Saturday 4 May 2013

ITIL and ISO 20000 - Birds of a feather flock together...

Hi,

In April 2011, publication of Part I of the ISO/IEC 20000 standard was released.

Around three months following from this, the UK Cabinet Office published the update to the IT Infrastructure Library (ITIL).

This post helps address a number of questions related to ISO 20000 and the 2011 update of the ITIL framework. It discusses three areas where ITIL and ISO 20000 are complementary. Questions addressed include the following:

What is the focus of each of these systems? How can value be gained from them? Are they able to operate in synergy?

If you consider that ITIL is a library of of best-practice guidance. It demonstrates guidance through which the IT organisation may plan for, design, transition, manage and improve IT services.

However, Management often want to implement a median-level of ITIL guidance (you could say 'Level 3' from a scale of Level 0 to Level 5). They desire guidance on what parts of ITIL need to be implemented to achieve such a level.

Therefore, this post suggest three areas where the ITIL Framework and the ISO 20000 standard complement one another. In other words, where the two systems may be used in parallel to achieve the greatest level of value.


1. ISO 20000 helps with ITIL scoping

Scoping of ITIL projects is a challenge to say the least. One of the key aspects to consider is that of maturity. We already discussed how many, if not most organisations can suffice with an 'average' level of ITIL process maturity.

The ISO 20000 standard provides control requirements across majority of the principle ITIL processes up to the equivalent of a Level 3 – which more than the often, suits both IT service providers and customer requirements fairly well.

An assessment of your organisation against the ISO standard and defining the requisite initiatives to close gaps provides well for clarifying an agreed scope for ITIL project scoping.


2. ISO 20000 helps maintain ITIL implementation

Process enhancement all the often executes as a project with guidance provided by ITIL Experts/Consultants.

But how does the organisation continue to maintain the relevance of the policies, procedures and processes once the project is over? Much hard work is invested within both their development and implementation, therefore there need to be smart methods of retaining process alignment longer-term.

ISO 2000 is invaluable in this regard from a number of aspects, such as the following:

  • The ISO standard has Management and Governance built-in as an explicit set of controls. This provides amongst other things, a mechanism and schedule for auditing the compliance of the ITIL processes. What this does is provide assurance that IT maintains its compliance on a continuous basis.
  • All updates are mandated to be approved through the Change Management process - this helps maintain the relevance of documentation.
  • The controls of ISO 20000 provide management with demonstrable evidence of process compliance. The standard mandates requirements using the verb 'shall' thus stipulating mandatory activities to ensure ITIL process compliance.
  • In order for the organisation to retain certification status, minor audits are mandated annually and full audits every three years. This also serves to ensure continued compliance.

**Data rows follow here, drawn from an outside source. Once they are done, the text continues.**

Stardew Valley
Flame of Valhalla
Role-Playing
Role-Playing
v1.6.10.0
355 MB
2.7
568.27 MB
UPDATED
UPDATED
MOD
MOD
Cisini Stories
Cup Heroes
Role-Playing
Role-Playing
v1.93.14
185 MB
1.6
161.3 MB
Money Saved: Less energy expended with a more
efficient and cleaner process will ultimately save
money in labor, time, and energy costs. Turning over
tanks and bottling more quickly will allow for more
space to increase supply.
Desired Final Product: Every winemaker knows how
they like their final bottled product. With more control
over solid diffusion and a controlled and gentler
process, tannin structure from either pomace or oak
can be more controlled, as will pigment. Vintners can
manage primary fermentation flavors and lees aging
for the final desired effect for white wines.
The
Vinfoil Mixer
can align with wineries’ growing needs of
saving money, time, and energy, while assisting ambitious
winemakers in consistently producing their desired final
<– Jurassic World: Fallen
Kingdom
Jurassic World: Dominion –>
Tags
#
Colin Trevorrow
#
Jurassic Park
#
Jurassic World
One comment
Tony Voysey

3. ISO 20000 and ITIL have Unique Differences

The former is a standard - a collection of explicit controls whose implementation can be audited against, i.e. a 'what to' approach.

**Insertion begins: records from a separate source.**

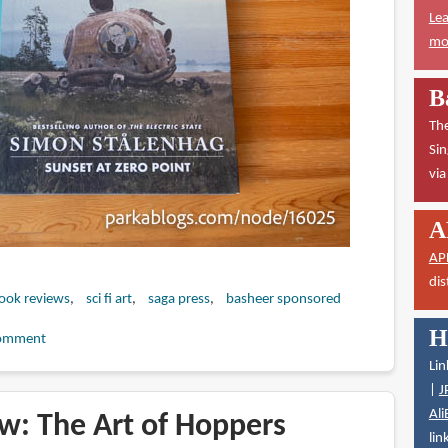
Lea
mor
B
The
Sin
vi
A
AP
dis
book reviews
sci fi art
saga press
basheer sponsored
H
omment
Lin
|
J
Ali
w: The Art of Hoppers
lin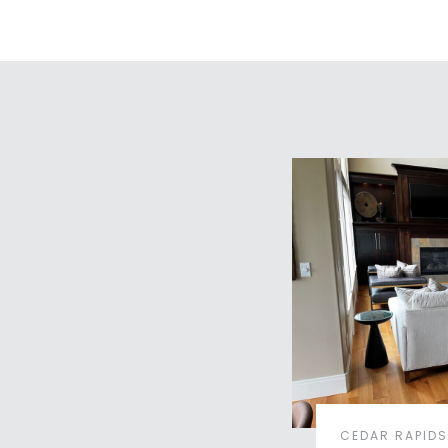
CEDAR RAPIDS,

The latter contains tried and tested, best practice guidance for managing quality, business-aligned IT services, i.e. a 'how to' approach.

One example that demonstrates how the differences between  ISO 20000 and ITIL actually address gaps is that of the Service Reporting process.

The 2011 update of ITIL recedes Service Reporting and Service Measurement to becoming a technique or method. This runs the danger of this extremely important area being neglected over time. However, ISO 20000 bring the due focus on reporting back by devoting a section of the standard to this process.